** Extracto del documento **
----------

Y aquí hubo otro momento muy importante de esta relación estrecha que ha habido entre el periodismo y la literatura en mi vida. Y yo lo llamaría la cuarta estación.

Me acuerdo en especial de un reportaje, que se llama “Sentir que es un soplo la vida”. Años después publiqué un libro con una colección de crónicas y reportajes, y le puse ese título. Y le puse ese título porque ese fue un momento del que les voy a hablar más adelante, que me marcó. Era el año de 1973. Ese reportaje me llevó a la casa de Manuel Mejía Vallejo. Me alegra estar hablando de esto en una sala que lleva su nombre. Yo diría que Manuel Mejía Vallejo, en ese momento de mi vida, fue el primer escritor vivo que yo encontré que tenía una voz, una voz propia.

Parte de la búsqueda incansable de todo escritor es encontrar una voz. En mi vida, una de esas voces inconfundibles es la de Manuel Mejía Vallejo. Hasta en los sueños, para mí, su eco es familiar. La oí por primera vez una noche de 1973 en una vieja casa de techos altos que él tenía en medio de los edificios del centro de Medellín. En la casa había un zaguán corto, y en penumbra, y después un patio y un corredor. Al fondo, se podía distinguir un pequeño salón con algunos sillones forrados en una tela oscura, un baúl viejo que servía de mesa, y una lámpara que colgaba del techo y que formaba un pequeño charco de luz. Yo no lo había visto antes en persona, pero ahí, en medio de la gente y de la luz, había un hombre alto y blanco, de frente ancha y cabello negro, que contaba una historia con una voz recia, de campesino, haciendo pausas, llenas todas de la sabiduría de un viejo contador de cuentos. Mientras hablaba, fumaba un cigarrillo barato y sostenía en una mano un vaso de ron. Enseguida me di cuenta de que él era Manuel Mejía Vallejo.

Manuel pertenecía a una especie en extinción: la especie de los contadores de historias. La gente podía escucharlo hablar durante muchas horas, sin sentir pasar el tiempo, como el sultán escuchaba a Scherezade, en Las mil y una noches. Su otra gran obra, la de su conversación, se perdió para siempre, porque no quedó en los libros, cuando su vida se apagó en 1998 en su casa de Ziruma, en las montañas del oriente de Antioquia. Pero, yo sigo recordando en forma casi tan viva como esa noche su voz. Y por eso la invoco. La invoco en muchos momentos de mi vida y hoy la quiero invocar aquí en este recuento que les estoy haciendo de este viaje.

En verdad me pasó que después de conocer a Manuel Mejía Vallejo, después de empezar a leer sus cuentos, después de leer su novela Aire de tango, que en ese año ganó el premio nacional de novela, me encontré una tradición que conocía sólo de oídas y que conocía sólo por algunos cuentos de Tomás Carrasquilla. Pero nunca había encontrado un escritor vivo con una voz tan propia, tan verdadera como la de él. Me dije: “Bueno, Manuel tiene esa voz porque ha tenido una vida, tiene algo que contar y aprendió a narrar al lado de su gente contando su propia historia”.

----------

Registros

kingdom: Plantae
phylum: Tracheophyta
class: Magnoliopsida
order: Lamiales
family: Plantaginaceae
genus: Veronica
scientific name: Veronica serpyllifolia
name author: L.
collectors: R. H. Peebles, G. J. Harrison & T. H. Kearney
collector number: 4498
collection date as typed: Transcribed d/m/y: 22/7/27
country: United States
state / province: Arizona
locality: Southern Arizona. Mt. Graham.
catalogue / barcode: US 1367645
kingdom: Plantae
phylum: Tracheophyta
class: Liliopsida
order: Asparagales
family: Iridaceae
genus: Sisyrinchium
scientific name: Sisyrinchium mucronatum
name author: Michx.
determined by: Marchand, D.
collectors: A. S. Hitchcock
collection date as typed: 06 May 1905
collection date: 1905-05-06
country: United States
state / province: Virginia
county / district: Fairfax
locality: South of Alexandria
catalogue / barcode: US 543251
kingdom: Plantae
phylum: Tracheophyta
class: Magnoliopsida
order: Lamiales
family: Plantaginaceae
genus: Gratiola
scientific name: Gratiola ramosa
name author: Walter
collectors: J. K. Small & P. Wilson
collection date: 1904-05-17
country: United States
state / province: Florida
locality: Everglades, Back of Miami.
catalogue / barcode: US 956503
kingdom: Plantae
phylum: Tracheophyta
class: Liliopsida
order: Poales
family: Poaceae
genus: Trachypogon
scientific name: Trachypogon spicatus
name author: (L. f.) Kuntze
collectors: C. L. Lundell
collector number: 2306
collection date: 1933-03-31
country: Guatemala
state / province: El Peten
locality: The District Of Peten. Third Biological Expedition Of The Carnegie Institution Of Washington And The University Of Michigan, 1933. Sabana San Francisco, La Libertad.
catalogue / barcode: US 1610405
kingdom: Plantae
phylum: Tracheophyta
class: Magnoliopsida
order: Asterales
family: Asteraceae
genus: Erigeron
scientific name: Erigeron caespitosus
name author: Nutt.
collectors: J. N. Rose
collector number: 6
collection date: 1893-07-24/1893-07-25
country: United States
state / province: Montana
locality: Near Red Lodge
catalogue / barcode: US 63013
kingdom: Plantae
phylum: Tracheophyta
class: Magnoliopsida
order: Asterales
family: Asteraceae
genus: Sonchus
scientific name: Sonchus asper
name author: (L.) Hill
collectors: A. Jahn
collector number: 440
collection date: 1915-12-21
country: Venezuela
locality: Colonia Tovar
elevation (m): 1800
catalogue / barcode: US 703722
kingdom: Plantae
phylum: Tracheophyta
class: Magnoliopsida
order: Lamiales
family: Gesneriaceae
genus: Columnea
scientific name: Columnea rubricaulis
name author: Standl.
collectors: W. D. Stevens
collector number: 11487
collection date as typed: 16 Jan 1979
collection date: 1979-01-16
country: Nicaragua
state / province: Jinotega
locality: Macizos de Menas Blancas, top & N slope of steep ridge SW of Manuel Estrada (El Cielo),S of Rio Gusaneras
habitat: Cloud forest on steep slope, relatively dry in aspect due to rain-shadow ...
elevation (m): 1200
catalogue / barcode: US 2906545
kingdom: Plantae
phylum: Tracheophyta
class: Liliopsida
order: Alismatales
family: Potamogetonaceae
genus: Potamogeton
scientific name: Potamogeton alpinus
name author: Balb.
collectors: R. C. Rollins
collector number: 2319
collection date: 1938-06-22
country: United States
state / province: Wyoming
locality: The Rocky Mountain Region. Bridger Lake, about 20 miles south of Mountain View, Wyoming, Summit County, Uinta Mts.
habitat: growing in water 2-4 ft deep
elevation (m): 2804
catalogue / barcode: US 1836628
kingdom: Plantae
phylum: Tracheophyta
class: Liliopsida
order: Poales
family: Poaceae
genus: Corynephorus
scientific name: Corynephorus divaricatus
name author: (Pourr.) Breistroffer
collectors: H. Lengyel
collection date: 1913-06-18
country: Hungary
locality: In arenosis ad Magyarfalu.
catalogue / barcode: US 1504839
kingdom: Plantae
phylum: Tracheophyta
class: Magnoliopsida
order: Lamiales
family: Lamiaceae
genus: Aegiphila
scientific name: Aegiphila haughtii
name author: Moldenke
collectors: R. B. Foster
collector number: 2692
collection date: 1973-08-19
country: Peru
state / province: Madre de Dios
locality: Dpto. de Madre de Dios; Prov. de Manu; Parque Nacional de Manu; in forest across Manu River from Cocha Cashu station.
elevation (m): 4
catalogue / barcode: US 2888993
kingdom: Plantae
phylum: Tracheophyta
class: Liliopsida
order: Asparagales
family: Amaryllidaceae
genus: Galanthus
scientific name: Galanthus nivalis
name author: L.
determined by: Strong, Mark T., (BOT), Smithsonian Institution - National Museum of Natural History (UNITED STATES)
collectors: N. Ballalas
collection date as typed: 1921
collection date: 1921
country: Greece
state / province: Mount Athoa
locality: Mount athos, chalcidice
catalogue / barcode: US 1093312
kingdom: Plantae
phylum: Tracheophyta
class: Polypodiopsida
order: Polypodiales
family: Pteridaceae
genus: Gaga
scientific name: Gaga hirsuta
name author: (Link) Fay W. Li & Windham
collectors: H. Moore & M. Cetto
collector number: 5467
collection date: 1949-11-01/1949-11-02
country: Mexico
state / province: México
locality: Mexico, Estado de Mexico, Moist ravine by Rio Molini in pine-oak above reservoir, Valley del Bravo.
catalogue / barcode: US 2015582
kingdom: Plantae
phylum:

----------

** Objetivo del ejercicio **
Prosigue el texto sobre el encuentro con Manuel Mejía Vallejo a partir de su última oración. Las filas provienen de otra fuente.

** Respuesta **
Esto coincidió también en mis lecturas con otro momento feliz, que yo llamaría la quinta estación. Le pondría un letrero que es de un cuento de Anton Chéjov, una frase muy bonita que me marcó también en ese momento: No es conveniente el trato con las musas en la primavera.

Voy a hablarles un poquito de esta experiencia en detalle, porque diría que ahí mi vida cambió mi rumbo. Después del reportaje con Manuel Mejía, el que titulé en su momento “Sentir que es un soplo la vida” —basado sobre todo en un recuento de una novela que acaba de escribir que era Aire de tango, y de un montón de historias que estaba escribiendo y que luego se convirtieron en una de sus mayores novelas que es La casa de las dos palmas—, cambió mi hoja de ruta.

Yo estaba buscando una voz y en mis primeros reportajes empecé a encontrarla, como en ese reportaje. Además, leí dos cuentos que también me cambiaron. Uno de ellos se llama “En la primavera”, de Anton Chéjov, y el otro se llama “Una familia feliz”, de Lu Sin, un escritor chino tal vez menos conocido. Quiero contarles un poco de esos dos cuentos.

El cuento de Lu Sin también lo había leído en otra traducción que se llamaba “El escritor”. Lu Sin es un escritor del siglo XX en China que cambió por completo la literatura de su país, una literatura con una tradición milenaria. Lu Sin cuenta en este pequeño cuento la historia de un escritor joven que está casado, tiene una hija, y está llegando el invierno, y tiene que conseguir unos pesos para pagar la leña del próximo invierno. Y empieza a escribir un cuento para una revista literaria de la aristocracia, como era la literatura china en toda su tradición, con contadas excepciones. Y él empieza a describir un gran banquete. Describe el primer plato, en esas la mujer lo interrumpe para avisarle que el hombre que les había vendido la leña en el invierno anterior estaba en la puerta porque no se le había pagado. Él va y habla con el señor y le pide que le fíe la leña de este nuevo invierno y que él le paga las dos cargas de leña juntas. Y en fin, empieza una disputa entre la vida diaria del escritor y el tema de su cuento. Entonces, él describe el segundo plato. Llora la niña y él tiene que levantarse a cargarla. Vuelve a escribir. Escribe la entrada del tercer plato. Y lo que Lu Sin va tejiendo es una dualidad entre la vida de un escritor y el tema de su cuento. Finalmente, en la casa no hay sino una mesa y él único espacio vacío para poner la leña del siguiente invierno, ya que casi está empezando a caer la nieve, es debajo de la mesa en donde él escribe. Entonces, el leñador que les fía la leña comienza a traer la leña y como no cabe la leña debajo de la mesa también la amontonan encima de ella. Y ahí termina el cuento.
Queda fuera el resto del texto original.